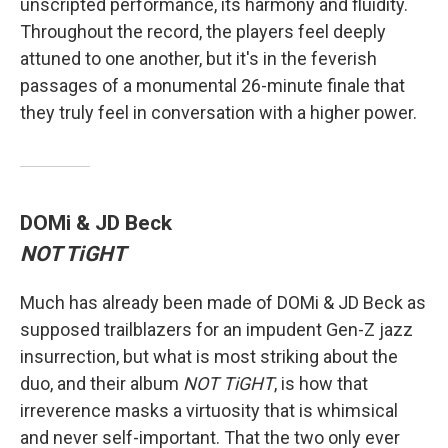
unscripted performance, its harmony and fluidity.
Throughout the record, the players feel deeply
attuned to one another, but it's in the feverish
passages of a monumental 26-minute finale that
they truly feel in conversation with a higher power.
DOMi & JD Beck
NOT TiGHT
Much has already been made of DOMi & JD Beck as
supposed trailblazers for an impudent Gen-Z jazz
insurrection, but what is most striking about the
duo, and their album
NOT TiGHT
, is how that
irreverence masks a virtuosity that is whimsical
and never self-important. That the two only ever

◆ ◆ ◆ ◆ ◆ ◆ ◆

O QUE FAZER – Reescreva em forma de lista numerada as linhas de texto de todos os registros, sem incluir as linhas em branco. Deixe as imagens de fora da resposta.

RESPOSTA DO EXERCÍCIO –
1. unscripted performance, its harmony and fluidity.
2. Throughout the record, the players feel deeply
3. attuned to one another, but it's in the feverish
4. passages of a monumental 26-minute finale that
5. they truly feel in conversation with a higher power.
6. DOMi & JD Beck
7. NOT TiGHT
8. Much has already been made of DOMi & JD Beck as
9. supposed trailblazers for an impudent Gen-Z jazz
10. insurrection, but what is most striking about the
11. duo, and their album
12. NOT TiGHT
13. , is how that
14. irreverence masks a virtuosity that is whimsical
15. and never self-important. That the two only ever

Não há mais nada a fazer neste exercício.